Our study was limited by the time frame of the assessments, with the 12 month time period represented by the FFQ longer than the 3 month time period represented by the erythrocyte data. There is also a limitation that our study did not capture information on the consumption of dietary fatty acid supplements and therefore this study may not be representative of the population if consuming dietary fatty acid supplements.

Potential areas for future research include examining whether external factors such as other dietary factors, along with other modifiable lifestyle factors such as alcohol and smoking, influence the strength of the associations between fatty acid intake and erythrocyte biomarkers.
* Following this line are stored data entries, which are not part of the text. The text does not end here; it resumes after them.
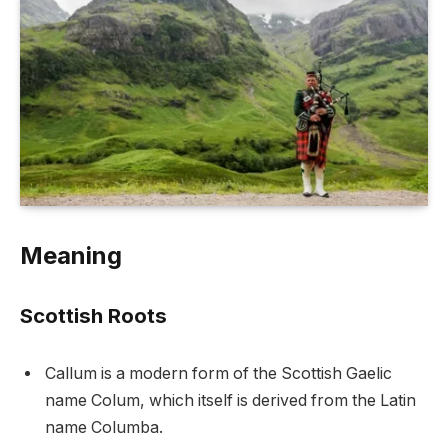
Meaning
Scottish Roots
Callum is a modern form of the Scottish Gaelic
name Colum, which itself is derived from the Latin
name Columba.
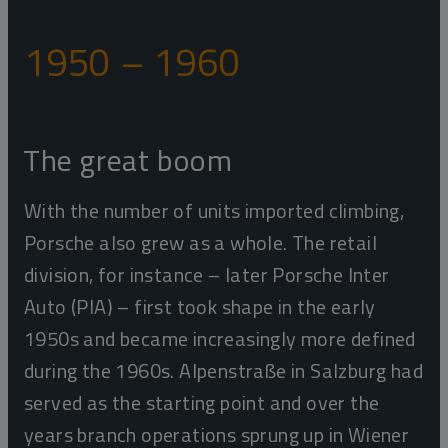
1950 – 1960
The great boom
With the number of units imported climbing,
Porsche also grew as a whole. The retail
division, for instance – later Porsche Inter
Auto (PIA) – first took shape in the early
1950s and became increasingly more defined
during the 1960s. Alpenstraße in Salzburg had
served as the starting point and over the
years branch operations sprung up in Wiener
In addition, this study tested the valid parameters of the FFQ data against the erythrocyte data; however, reproducibility was not tested. It would also be interesting to investigate whether this association persists or changes with age.

Conclusions

In conclusion, poor to fair correlations were found between the FFQ and erythrocyte data for DPA, DHA and LA. The Bland–Altman plots suggest poor agreement and a dose-dependent bias between the two measures.